“Em filosofia,
tornar-se inteligível é um suicídio”.
Martin Heidegger, em
“vom Ereignis”.
Uma das principais características dos
gnósticos da antiguidade tardia era o seu (deles) orgulho na sua
ininteligibilidade do discurso. Para eles, a ininteligibilidade identificava-se
com o esotérico e com a capacidade exclusiva do acesso à verdade por parte da
classe dos ‘pneumáticos’, em detrimento da classe dos ‘hílicos’, para quem o
acesso à compreensão do discurso gnóstico da verdade estava vedado, e por isso,
os ‘hílicos’ estariam privados da “salvação”. Este mesmo princípio da
ininteligibilidade — do “segredo” — de uma plêiade de iluminados esteve sempre
presente, também, na maçonaria.
“O tonto consegue captar o subtil, mas não vê o óbvio” - Nicolás Gómez Dávila.
A ininteligibilidade do discurso fascina quando se faz dela uma espécie
de “participação e partilha de um segredo”, em efusivas expectorações de uma plêiade de tontos. Através de um discurso ininteligível, Heidegger (foto, abaixo) mantém os
tontos presos à ideia de uma “participação em uma realidade” apenas disponível
ao entendimento dos “escolhidos”, ou os novos ‘pneumáticos’. Naturalmente que
os tontos não percebem nada daquilo que Heidegger escreveu, porque o próprio
Heidegger não escreveu com intenção de ser percebido: o que os tontos percebem
é o produto das suas interpretações subjetivas puras; é aquilo que cada um
interpreta a partir de um conjunto de proposições fundamentadas no pensamento
de filósofos anteriores a Heidegger.
A visão de Heidegger da realidade é alucinada. Por exemplo, ele pega na
filosofia aristotélica, transporta-a “tal e qual” para a atualidade, e depois
deturpa-a profundamente — tal como deturpou Santo Agostinho e o
seu conceito de “cuidado” (“curare”, in Confissões).
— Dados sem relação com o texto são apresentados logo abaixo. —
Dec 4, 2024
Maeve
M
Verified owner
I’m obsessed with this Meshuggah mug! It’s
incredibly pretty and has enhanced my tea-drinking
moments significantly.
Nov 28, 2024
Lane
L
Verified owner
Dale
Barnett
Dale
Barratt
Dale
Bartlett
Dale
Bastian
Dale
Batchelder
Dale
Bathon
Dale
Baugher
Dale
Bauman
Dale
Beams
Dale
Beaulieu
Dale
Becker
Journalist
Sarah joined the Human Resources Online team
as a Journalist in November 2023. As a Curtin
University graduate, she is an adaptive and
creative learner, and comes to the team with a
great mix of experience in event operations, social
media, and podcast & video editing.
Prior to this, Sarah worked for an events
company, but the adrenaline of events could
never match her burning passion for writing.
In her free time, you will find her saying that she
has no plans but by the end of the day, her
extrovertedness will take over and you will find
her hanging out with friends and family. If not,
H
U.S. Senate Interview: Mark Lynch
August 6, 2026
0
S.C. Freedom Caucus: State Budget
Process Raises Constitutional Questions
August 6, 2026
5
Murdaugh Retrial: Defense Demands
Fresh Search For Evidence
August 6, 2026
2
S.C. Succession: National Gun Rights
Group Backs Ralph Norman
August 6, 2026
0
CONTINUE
Outro indício do gnosticismo de Heidegger — ou seja, uma sobreposição do
arquétipo mental e cultural do gnosticismo da antiguidade tardia transportada
para a modernidade — é a sua ideia da guerra permanente entre aquilo a que ele
chama o Dasein (o “ser-aí”, ou o ser humano na existência), contra a “physis” (a natureza). Uma das características marcantes do gnosticismo antigo
era a ideia segundo a qual a natureza em geral — mas a natureza humana, também
— é uma realidade negativa e má que deve ser combatida pelos “eleitos”
pneumáticos, para assim obterem a “salvação”. A “salvação”, segundo Heidegger,
não é espiritual e transcendental no sentido dos gnósticos antigos, mas é uma
salvação histórica. O padrão gnóstico mantém-se idêntico.
O conceito de “Se”, de Heidegger (“Ser e o Tempo”), é uma anedota, porque pretende
convencer a plêiade dos tontos, na linha do super-homem de Nietzsche, de que os
pneumáticos modernos existem de fato, e que estes têm uma existência à parte do
comum dos mortais. O que é o conceito de “Se”? — pergunta o caro leitor; e
pergunta bem! (“Se” a
minha trisavó tivesse rodas era um Boeing 747).
Heidegger inverte a realidade - como bom gnóstico moderno, e porque os
gnósticos antigos não fizeram mais nada senão inverter a realidade — e diz que
a temporalidade originária do ser humano (Dasein) é o futuro (a origem do tempo
humano é o futuro), e não o seu presente ou o seu passado. Ou seja, segundo
Heidegger, o Homem vive no futuro que é a sua morte (Sein zum Tode). E porque o Homem vive no futuro que é a sua morte, segundo Heidegger,
o ser humano sente a “angústia” da sua morte futura (o tal “Se”) e por isso transforma-se em uma espécie de “dejeto” (“Verfallen”, dejeção) — ou seja, transforma-se num merda, num ‘hílico’ moderno, ou num ser humano inferior, ou em um Untermensch.
Naturalmente que os tontos, que dizem compreender Heidegger, pensam que
não fazem parte desse grupo imenso e majioritário dos novos ‘hílicos’ (dos
“dejetos humanos”), mas antes pertencem ao grupo de Heidegger e dos novos
‘pneumáticos’ que não se deixa regular pela “tagarelice”, pela “publicidade” e
pelo “tempo cronométrico dos relógios” (os “eleitos”). Heidegger criou um novo
tipo de super-homem de Nietzsche.
E os tontos lêem, acreditam, estudam,
e veneram Heidegger. Impressionante!
E mesmo depois de Heidegger, a seguir à II Guerra Mundial, ter afirmado
que tudo o que escreveu antes da guerra afinal não valia grande coisa (“Die Kehre”, "A Viragem"), e passou a escrever
outro tipo de romances para os tontos, baseado na crítica à Técnica (palavra de
código = “Ge-stell”) — mesmo assim, os tontos recusaram a irracionalidade e qualquer
indício de alucinação psicótica em Heidegger.